AMAs, A2As, And The Growth Of Tech-Enabled Political Discourse
Editor’s note: Jon Bischke is a founder of Entelo and is an advisor to several startups. In the interest of full disclosure, he also serves as a National Co-Chair for Technology for Obama (T4O). You can follow Jon on Twitter here.
It’s election season again and 2012 is likely to be remembered for many things, one of which is the amount of money spent on political advertising. Indeed, this year’s Presidential Campaign is likely to be the most expensive in history. But amidst the talk of Super PACs and $50,000-a-plate dinners attended by amateur videographers, an interesting and inspiring shift is taking place: The increasing ability of the average citizen to connect directly with candidates through technology.
Of course, tech-enabled political discourse is not new. Television in 1960 brought us the “Great Debates” between Kennedy and Nixon and forever changed how the public perceives politicians. And you can’t forget Howard Dean, the 2004 Democratic presidential candidate whose prospects were greatly helped by the Internet (through his success in grassroots organizing via Meetup.com) only to have it play a role in his ultimate demise (Dean Scream anyone?). And many elected officials have taken to Facebook and Twitter in recent years, often using those services to directly answer questions from their constituents.
Still, 2012 seems different as politicians are communicating via a wider variety of channels and in greater depth than ever before. In January of this year President Obama participated in a Google+ Hangouts. Then, just last month, Obama took to Reddit to answer questions directly for Redditors in an AMA (Ask Me Anything), spurring more than 22,000 comments and 2.6 million unique visitors and leading the president to conclude, in allusion to a popular meme, that hosting an AMA was “NOT BAD!”

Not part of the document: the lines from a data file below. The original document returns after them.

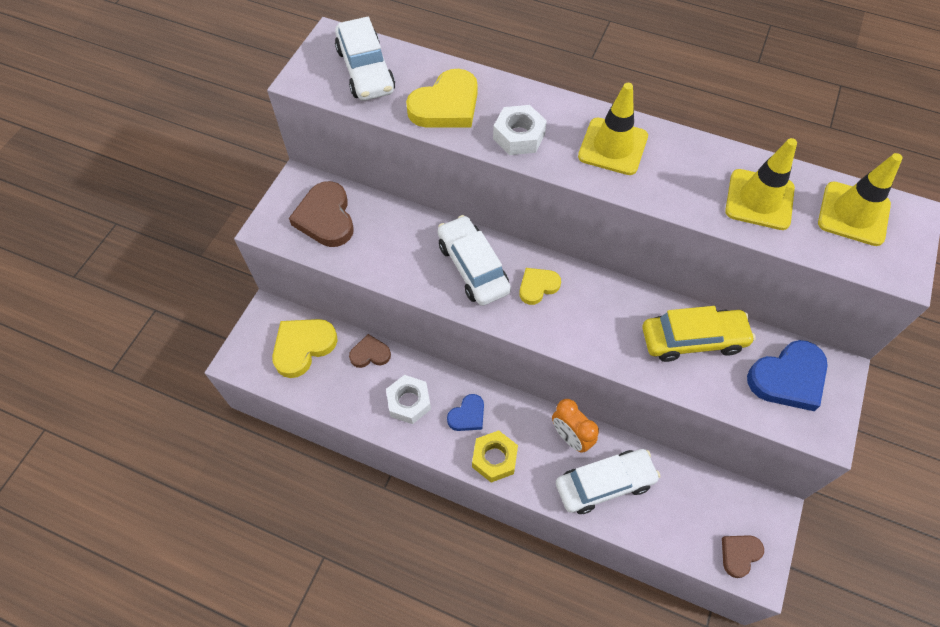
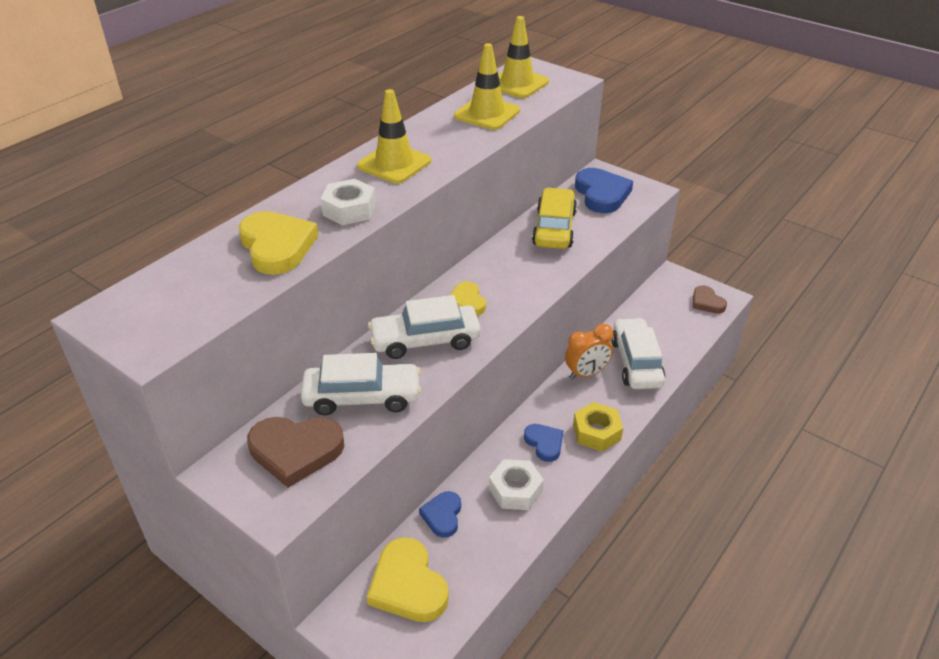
camera: 75 degrees left, 20 degrees down
white car [335,17,395,101] -> white car moved to [301,353,421,415]
brown heart [349,334,391,368] -> blue heart [419,491,461,538]

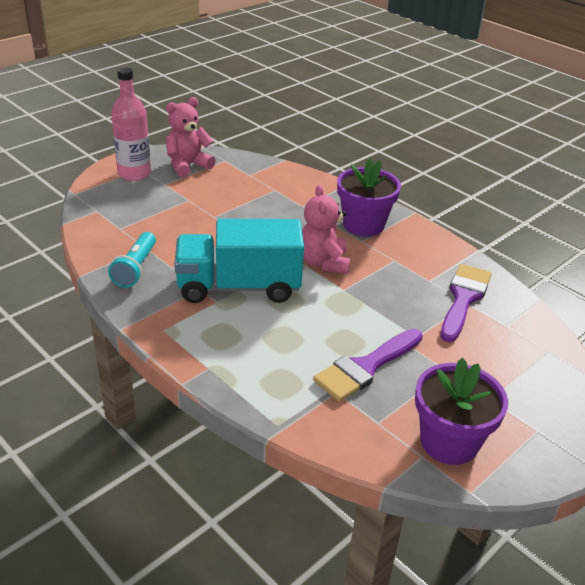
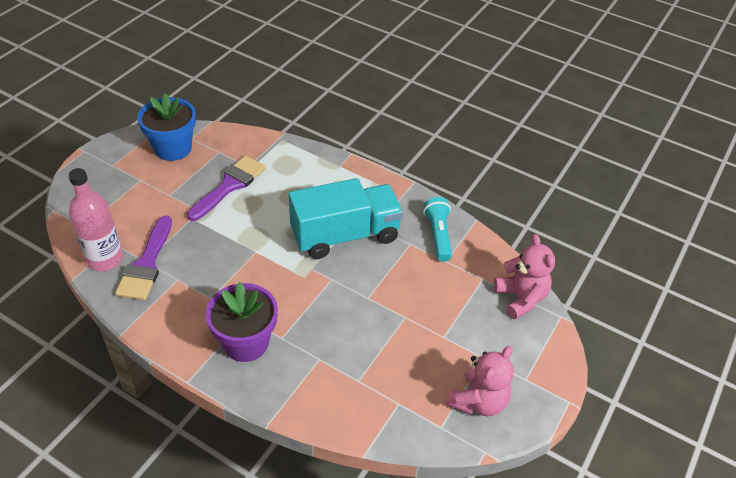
camera: 165 degrees right, 10 degrees up
pink bottle [111,67,151,181] -> pink bottle moved to [68,168,123,271]
pink teddy bear [302,185,350,274] -> pink teddy bear moved to [494,234,555,319]
purple flower pot [415,358,508,465] -> blue flower pot [137,93,196,161]

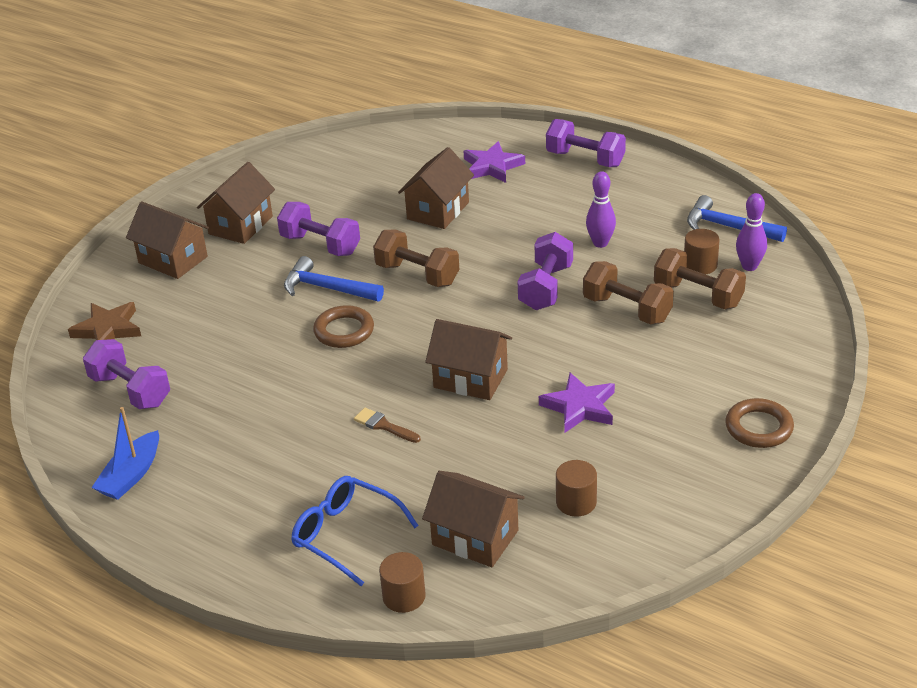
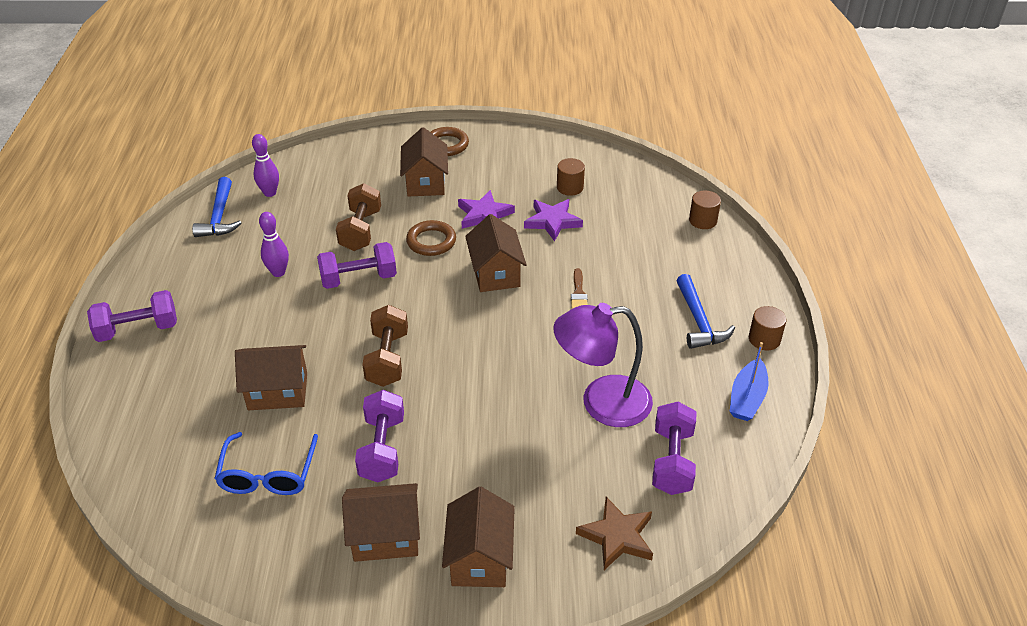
camera: 125 degrees left, 5 degrees up
blue boat [91,407,159,500] -> blue boat turned 120 degrees clockwise [730,342,769,421]
blue hammer [284,256,384,301] -> blue hammer moved to [676,274,735,349]
blue glasses [291,476,419,586] -> blue glasses moved to [214,432,318,495]
brown ring [313,305,374,348] -> brown ring moved to [406,220,456,256]
brown house [422,471,525,567] -> brown house moved to [400,127,448,196]
purple star [464,141,525,183] -> purple star moved to [524,199,583,242]
purple dumbbell [546,119,626,167] -> purple dumbbell turned 75 degrees clockwise [87,290,177,342]
brown dumbbell [654,248,746,309] -> none
brown cylinder [684,229,719,275] -> brown cylinder moved to [749,306,786,350]
none -> purple lamp [553,303,653,427]

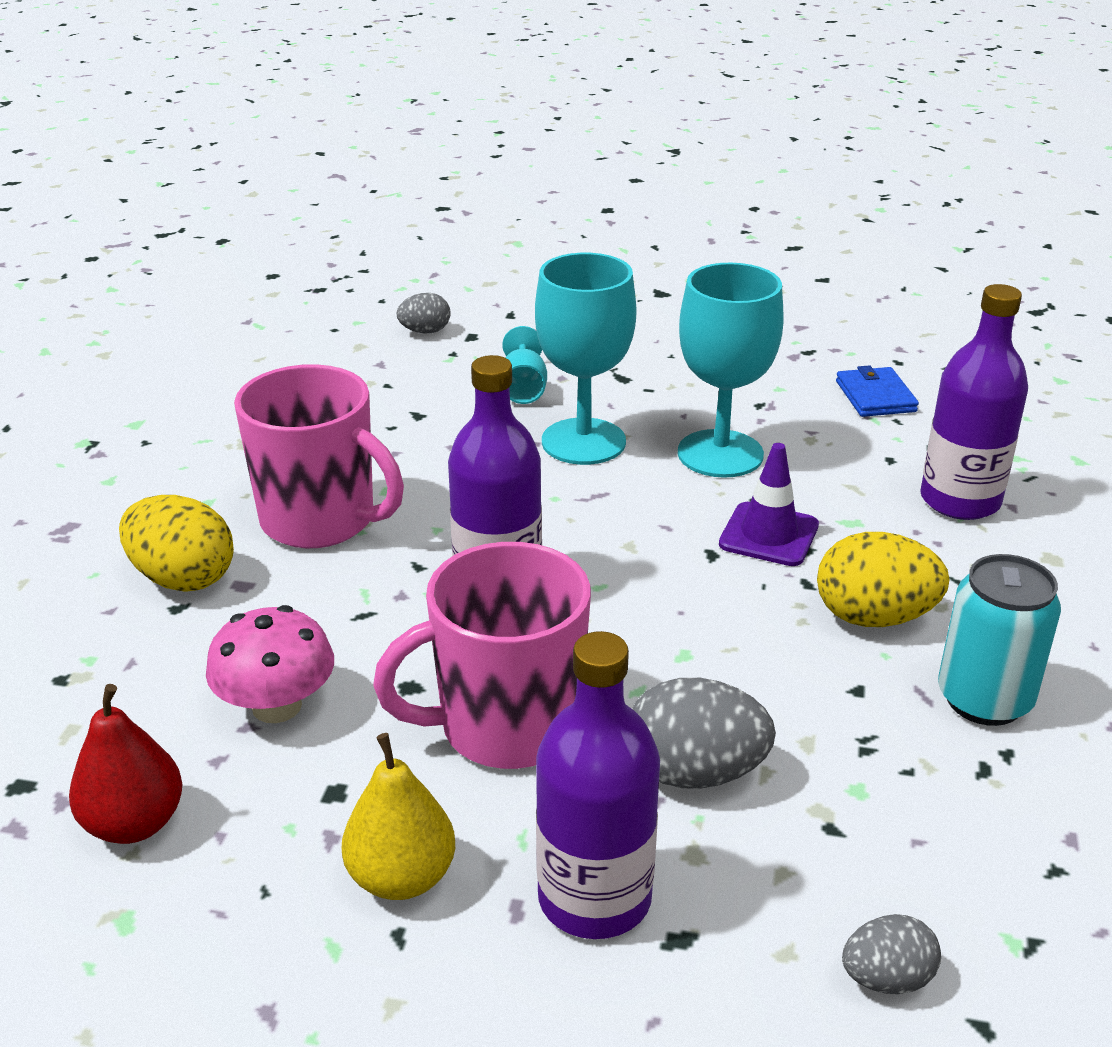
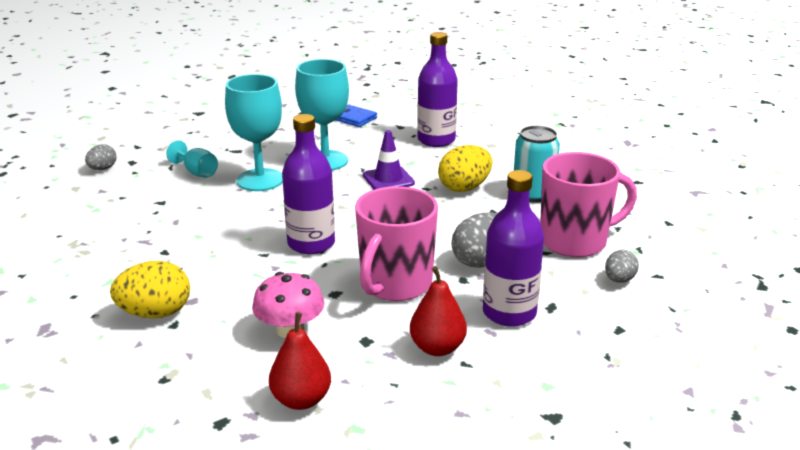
camera: 45 degrees left, 5 degrees down
pink mug [234,364,404,548] -> pink mug moved to [540,152,637,257]
yellow pear [342,733,455,900] -> red pear [410,266,467,356]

And it isn’t just the president getting up close and personal with his constituents. Lately Quora has been abuzz with famous politician sightings. Newark Mayor Cory Booker was one of the first to kick things off with a series of well-received answers. More recently newly appointed U.S. CTO Todd Park took to Quora to talk about the things that President Obama had done to encourage innovation and entrepreneurship in the country.
Republicans are showing that technology’s not just for Democrats by getting into the mix as well. This month Vice Presidential candidate Paul Ryan answered a question asking whether the country is better off than it was four years ago. Republicans are often less active on many social media platforms (see recent research from the Pew Internet and American Life Project), so Representative Ryan’s use of this vehicle to convey his message is more evidence of this trend.
Government departments are recognizing the opportunity, as well. As Tommy Sowers, the newly appointed assistant secretary for Public and Intergovernmental Affairs at the Department of Veterans Affairs, told me recently, “We want to speak to our veterans when, where, and how they want to communicate, which is increasingly on social networks. This isn’t a young veteran phenomenon, but an all veteran phenomenon.”
So why does this matter? Today it might be President Obama and Representative Ryan leading the charge, but this is only the beginning. Imagine if Senate and House races all around the country had candidates hosting AMAs where they could answer the most pressing questions from their states and districts. Or if Quora’s new Ask to Answer (A2A) feature became a common way for people to be able to ask things of their elected officials.
At the same time, it’s possible that these early attempts at communicating directly with constituents are simply marketing stunts. A number of people have criticized efforts like the Obama Administration’s We the People initiative (read Laura Meckler in The Wall Street Journal) and the President’s AMA (see Alexis Madrigal in The Atlantic) as lacking substance. While these criticisms are fair, theories on disruptive innovation suggest that disruption in its early stages is often dismissed as a “toy”.
If this is indeed the early stage of a disruptive shift in politics, it could represent the further democratization of our representative democracy. Do you have an excellent question for a politician and enough clout within your respective community? You get to ask it, regardless of how much money you’ve donated to the candidate or who you’re connected to. Want to bring forth an idea for some new legislation? Maybe those Quora credits will help you get on the right person’s radar.
While this trend may be in its infancy, it’s worth keeping an eye on. Social networking was just getting going in 2004 when George W. Bush won re-election, and mobile computing and smartphones were only starting to take hold in 2008 when Obama took the White House. If we’re just starting to talk about how technology is enabling direct discourse between constituents and their elected officials in 2012, it will be interesting to see what 2016 will look like.